▶ _Do this_
Reproduce exactly the part of the data that opens with its first line and closes with the line containing "384 202 5 4 - 0.73", including both of those lines.
....
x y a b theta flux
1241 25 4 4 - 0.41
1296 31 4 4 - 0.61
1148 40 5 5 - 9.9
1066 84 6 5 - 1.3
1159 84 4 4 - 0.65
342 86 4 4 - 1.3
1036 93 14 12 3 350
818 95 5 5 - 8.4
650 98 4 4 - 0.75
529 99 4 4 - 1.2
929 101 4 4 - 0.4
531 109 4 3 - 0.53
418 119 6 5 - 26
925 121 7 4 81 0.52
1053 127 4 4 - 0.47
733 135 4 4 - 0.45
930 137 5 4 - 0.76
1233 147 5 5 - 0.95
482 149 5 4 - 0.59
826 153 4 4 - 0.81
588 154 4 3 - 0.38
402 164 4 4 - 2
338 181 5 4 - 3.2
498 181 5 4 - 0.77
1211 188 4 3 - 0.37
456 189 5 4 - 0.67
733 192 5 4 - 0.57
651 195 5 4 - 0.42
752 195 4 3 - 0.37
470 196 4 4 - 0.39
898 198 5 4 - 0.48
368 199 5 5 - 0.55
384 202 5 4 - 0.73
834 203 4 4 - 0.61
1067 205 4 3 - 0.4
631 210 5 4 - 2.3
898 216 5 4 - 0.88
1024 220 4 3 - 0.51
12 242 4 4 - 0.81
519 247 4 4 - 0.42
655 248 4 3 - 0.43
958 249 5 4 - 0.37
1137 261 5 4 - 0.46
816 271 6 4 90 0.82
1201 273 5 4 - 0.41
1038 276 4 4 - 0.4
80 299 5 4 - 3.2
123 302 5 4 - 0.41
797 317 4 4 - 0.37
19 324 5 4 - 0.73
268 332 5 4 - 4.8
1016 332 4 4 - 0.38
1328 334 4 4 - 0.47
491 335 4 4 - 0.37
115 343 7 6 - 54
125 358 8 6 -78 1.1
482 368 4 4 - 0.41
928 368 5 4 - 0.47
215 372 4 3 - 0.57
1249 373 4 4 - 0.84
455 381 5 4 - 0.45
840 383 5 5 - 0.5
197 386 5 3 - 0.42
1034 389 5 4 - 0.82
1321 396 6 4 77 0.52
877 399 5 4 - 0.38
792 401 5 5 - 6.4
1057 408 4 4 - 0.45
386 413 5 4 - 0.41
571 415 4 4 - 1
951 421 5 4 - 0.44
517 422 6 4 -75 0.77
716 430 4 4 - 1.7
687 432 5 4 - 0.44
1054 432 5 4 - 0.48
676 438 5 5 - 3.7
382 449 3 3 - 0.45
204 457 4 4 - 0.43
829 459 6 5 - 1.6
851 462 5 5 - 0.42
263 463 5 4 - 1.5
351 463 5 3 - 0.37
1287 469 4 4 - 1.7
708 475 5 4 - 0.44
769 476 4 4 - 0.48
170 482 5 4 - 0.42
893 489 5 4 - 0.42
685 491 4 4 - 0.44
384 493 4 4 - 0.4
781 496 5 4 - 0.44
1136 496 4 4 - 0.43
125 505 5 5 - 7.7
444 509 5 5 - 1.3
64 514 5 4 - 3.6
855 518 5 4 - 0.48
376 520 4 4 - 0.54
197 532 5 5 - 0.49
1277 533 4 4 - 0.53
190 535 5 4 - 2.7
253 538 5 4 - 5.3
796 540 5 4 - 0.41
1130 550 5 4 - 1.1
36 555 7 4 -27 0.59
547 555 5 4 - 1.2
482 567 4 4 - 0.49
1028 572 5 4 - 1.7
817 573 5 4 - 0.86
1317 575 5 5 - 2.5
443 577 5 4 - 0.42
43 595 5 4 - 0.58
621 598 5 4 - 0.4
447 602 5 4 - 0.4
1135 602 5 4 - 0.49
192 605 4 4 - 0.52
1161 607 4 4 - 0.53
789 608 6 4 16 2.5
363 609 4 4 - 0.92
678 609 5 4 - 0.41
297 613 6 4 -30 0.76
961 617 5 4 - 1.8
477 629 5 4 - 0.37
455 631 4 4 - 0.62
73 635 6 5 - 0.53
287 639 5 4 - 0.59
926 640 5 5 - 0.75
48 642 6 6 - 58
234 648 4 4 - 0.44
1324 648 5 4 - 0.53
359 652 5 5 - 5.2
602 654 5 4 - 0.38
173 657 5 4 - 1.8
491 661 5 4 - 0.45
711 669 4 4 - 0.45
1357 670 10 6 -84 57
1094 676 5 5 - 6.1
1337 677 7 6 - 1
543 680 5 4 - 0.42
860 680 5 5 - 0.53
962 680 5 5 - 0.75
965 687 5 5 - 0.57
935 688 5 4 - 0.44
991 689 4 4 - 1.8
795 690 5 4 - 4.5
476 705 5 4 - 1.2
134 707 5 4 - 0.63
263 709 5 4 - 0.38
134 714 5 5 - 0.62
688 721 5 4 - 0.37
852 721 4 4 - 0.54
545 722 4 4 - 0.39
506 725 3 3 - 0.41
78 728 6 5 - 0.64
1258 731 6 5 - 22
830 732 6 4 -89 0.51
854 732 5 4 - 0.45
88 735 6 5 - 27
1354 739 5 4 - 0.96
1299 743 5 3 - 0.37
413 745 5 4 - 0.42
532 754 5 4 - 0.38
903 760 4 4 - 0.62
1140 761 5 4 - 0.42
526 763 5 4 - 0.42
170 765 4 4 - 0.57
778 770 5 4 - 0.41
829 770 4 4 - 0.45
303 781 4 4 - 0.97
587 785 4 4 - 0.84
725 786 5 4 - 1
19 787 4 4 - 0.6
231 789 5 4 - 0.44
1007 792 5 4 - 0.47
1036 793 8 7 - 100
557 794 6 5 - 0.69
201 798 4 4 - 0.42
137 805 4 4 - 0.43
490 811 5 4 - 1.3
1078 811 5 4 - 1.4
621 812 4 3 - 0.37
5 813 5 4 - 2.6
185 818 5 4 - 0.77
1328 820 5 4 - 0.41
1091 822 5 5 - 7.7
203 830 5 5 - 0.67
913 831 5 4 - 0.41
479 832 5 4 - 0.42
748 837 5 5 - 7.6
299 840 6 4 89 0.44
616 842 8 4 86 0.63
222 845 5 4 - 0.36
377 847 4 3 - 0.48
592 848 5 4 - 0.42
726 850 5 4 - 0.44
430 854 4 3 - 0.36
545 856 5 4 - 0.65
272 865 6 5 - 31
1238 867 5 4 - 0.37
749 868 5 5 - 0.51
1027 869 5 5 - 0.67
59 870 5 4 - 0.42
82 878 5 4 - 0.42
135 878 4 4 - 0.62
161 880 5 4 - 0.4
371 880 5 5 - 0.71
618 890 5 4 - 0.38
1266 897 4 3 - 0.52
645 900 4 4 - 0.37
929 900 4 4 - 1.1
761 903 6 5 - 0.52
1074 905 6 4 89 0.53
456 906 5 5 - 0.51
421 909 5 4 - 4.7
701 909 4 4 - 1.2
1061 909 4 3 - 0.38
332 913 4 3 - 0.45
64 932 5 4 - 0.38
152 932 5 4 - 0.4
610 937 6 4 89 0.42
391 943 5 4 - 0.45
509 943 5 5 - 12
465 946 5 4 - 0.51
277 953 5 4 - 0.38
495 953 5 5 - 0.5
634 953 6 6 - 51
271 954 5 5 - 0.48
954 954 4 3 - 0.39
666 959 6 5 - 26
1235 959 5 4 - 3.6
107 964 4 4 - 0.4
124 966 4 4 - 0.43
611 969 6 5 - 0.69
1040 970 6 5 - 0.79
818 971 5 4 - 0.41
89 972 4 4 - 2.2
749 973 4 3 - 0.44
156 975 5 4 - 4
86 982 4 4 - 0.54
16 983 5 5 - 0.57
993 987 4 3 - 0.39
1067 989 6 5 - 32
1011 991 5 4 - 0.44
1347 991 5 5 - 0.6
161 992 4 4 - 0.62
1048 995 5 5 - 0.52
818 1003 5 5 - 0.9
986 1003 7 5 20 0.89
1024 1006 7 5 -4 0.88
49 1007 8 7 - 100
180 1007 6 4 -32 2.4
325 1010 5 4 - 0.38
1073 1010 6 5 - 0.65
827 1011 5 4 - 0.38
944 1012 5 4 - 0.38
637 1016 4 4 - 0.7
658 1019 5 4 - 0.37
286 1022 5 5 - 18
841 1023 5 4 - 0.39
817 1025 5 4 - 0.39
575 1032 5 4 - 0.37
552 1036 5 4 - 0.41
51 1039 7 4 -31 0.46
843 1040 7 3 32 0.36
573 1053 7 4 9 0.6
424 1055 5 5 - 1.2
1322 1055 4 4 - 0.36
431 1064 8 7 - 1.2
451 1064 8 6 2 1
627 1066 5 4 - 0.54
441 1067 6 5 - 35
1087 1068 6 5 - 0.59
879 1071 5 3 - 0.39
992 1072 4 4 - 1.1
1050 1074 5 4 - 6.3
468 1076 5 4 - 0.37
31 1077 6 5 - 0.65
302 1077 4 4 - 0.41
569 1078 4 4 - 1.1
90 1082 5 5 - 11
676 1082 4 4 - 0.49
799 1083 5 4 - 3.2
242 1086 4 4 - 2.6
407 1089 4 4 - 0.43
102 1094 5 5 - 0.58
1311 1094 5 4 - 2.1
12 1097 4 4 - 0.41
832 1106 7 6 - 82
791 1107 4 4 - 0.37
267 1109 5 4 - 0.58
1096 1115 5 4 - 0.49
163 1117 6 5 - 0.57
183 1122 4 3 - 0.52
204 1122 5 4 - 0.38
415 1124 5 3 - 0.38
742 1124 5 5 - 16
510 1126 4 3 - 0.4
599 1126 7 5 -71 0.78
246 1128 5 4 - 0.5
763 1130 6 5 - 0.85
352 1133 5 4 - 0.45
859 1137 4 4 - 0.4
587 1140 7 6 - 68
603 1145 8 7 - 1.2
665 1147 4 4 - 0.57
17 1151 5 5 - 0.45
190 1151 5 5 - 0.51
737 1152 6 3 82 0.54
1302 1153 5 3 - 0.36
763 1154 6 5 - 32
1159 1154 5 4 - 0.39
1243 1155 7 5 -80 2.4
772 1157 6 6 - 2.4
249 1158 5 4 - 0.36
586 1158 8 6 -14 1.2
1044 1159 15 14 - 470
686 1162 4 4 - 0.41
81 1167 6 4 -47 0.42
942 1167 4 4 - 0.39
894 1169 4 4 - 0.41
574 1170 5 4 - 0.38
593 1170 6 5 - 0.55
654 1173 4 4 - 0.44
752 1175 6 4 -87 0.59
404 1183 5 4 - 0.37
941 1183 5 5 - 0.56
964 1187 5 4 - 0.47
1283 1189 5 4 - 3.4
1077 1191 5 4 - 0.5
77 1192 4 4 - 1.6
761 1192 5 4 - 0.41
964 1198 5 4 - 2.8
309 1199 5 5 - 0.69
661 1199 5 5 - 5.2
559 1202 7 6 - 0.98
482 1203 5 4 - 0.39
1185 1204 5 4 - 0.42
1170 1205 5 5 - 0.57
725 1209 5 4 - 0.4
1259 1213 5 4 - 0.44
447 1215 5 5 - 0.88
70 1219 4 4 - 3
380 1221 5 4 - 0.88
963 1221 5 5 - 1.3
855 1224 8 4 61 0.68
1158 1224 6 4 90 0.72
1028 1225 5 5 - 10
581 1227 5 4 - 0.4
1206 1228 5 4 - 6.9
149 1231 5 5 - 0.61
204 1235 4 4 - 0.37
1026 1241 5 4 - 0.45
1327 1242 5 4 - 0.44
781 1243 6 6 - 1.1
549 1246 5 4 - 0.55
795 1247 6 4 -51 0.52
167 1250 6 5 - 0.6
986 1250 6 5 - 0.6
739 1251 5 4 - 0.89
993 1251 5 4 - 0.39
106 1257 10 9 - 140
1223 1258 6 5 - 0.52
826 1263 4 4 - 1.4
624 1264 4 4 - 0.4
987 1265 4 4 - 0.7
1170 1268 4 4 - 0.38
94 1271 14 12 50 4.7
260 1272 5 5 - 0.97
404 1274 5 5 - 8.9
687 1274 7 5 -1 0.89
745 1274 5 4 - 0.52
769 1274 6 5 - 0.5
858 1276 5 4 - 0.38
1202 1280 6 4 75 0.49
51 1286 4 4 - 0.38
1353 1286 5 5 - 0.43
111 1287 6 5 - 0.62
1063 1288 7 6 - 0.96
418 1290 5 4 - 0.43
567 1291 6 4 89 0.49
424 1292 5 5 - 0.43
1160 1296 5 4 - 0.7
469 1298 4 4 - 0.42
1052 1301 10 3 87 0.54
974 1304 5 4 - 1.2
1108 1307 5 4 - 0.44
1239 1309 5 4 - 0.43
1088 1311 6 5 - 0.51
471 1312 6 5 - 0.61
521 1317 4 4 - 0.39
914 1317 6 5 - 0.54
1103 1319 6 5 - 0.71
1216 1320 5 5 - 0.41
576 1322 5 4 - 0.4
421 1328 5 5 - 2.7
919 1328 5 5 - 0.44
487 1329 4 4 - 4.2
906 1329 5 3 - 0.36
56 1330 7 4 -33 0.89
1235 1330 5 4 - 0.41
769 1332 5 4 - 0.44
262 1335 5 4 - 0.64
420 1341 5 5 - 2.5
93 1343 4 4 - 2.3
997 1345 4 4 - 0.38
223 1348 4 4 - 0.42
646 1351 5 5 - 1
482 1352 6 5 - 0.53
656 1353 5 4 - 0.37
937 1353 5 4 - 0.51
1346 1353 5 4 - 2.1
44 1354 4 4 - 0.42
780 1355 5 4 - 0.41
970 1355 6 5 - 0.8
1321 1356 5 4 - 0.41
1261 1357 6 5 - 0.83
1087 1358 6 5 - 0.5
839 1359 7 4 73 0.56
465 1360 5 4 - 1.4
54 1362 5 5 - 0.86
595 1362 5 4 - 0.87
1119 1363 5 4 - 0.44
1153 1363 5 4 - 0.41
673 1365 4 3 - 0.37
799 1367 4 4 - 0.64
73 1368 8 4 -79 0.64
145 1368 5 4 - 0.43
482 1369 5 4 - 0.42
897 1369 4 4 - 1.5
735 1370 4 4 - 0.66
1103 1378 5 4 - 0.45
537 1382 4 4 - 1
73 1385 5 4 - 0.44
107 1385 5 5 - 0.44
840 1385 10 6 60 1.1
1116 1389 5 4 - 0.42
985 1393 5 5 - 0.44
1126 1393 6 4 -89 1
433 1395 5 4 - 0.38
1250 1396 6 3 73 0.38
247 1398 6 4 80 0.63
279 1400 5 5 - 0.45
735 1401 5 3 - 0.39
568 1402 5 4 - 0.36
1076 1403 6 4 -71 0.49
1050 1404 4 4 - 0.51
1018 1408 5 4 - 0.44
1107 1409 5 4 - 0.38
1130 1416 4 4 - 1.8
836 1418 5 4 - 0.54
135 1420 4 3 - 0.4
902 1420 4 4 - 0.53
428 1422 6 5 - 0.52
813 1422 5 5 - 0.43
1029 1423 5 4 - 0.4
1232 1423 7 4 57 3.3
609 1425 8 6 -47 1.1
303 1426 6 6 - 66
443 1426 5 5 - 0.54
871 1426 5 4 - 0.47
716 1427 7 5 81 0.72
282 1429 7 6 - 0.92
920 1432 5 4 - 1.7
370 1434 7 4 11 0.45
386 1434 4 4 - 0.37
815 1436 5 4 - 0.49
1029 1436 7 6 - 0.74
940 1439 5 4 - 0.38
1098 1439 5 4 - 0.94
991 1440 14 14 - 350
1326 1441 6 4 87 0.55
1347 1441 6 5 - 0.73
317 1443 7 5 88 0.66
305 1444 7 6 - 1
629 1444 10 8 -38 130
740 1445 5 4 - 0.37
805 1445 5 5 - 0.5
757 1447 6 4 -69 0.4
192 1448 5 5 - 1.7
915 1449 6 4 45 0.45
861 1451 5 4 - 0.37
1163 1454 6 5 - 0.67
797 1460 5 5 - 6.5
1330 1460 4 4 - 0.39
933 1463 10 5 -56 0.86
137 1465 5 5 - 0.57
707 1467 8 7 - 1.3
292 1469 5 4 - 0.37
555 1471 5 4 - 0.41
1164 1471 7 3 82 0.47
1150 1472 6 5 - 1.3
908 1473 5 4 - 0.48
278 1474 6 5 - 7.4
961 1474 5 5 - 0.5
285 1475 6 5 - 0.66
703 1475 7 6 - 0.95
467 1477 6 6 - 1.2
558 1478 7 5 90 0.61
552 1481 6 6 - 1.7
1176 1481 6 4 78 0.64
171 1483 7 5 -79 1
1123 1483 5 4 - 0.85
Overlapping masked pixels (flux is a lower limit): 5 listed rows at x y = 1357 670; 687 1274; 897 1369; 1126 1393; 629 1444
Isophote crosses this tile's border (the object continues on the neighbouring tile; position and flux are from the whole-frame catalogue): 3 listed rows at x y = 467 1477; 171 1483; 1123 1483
....
▶ _Reply_
x y a b theta flux
1241 25 4 4 - 0.41
1296 31 4 4 - 0.61
1148 40 5 5 - 9.9
1066 84 6 5 - 1.3
1159 84 4 4 - 0.65
342 86 4 4 - 1.3
1036 93 14 12 3 350
818 95 5 5 - 8.4
650 98 4 4 - 0.75
529 99 4 4 - 1.2
929 101 4 4 - 0.4
531 109 4 3 - 0.53
418 119 6 5 - 26
925 121 7 4 81 0.52
1053 127 4 4 - 0.47
733 135 4 4 - 0.45
930 137 5 4 - 0.76
1233 147 5 5 - 0.95
482 149 5 4 - 0.59
826 153 4 4 - 0.81
588 154 4 3 - 0.38
402 164 4 4 - 2
338 181 5 4 - 3.2
498 181 5 4 - 0.77
1211 188 4 3 - 0.37
456 189 5 4 - 0.67
733 192 5 4 - 0.57
651 195 5 4 - 0.42
752 195 4 3 - 0.37
470 196 4 4 - 0.39
898 198 5 4 - 0.48
368 199 5 5 - 0.55
384 202 5 4 - 0.73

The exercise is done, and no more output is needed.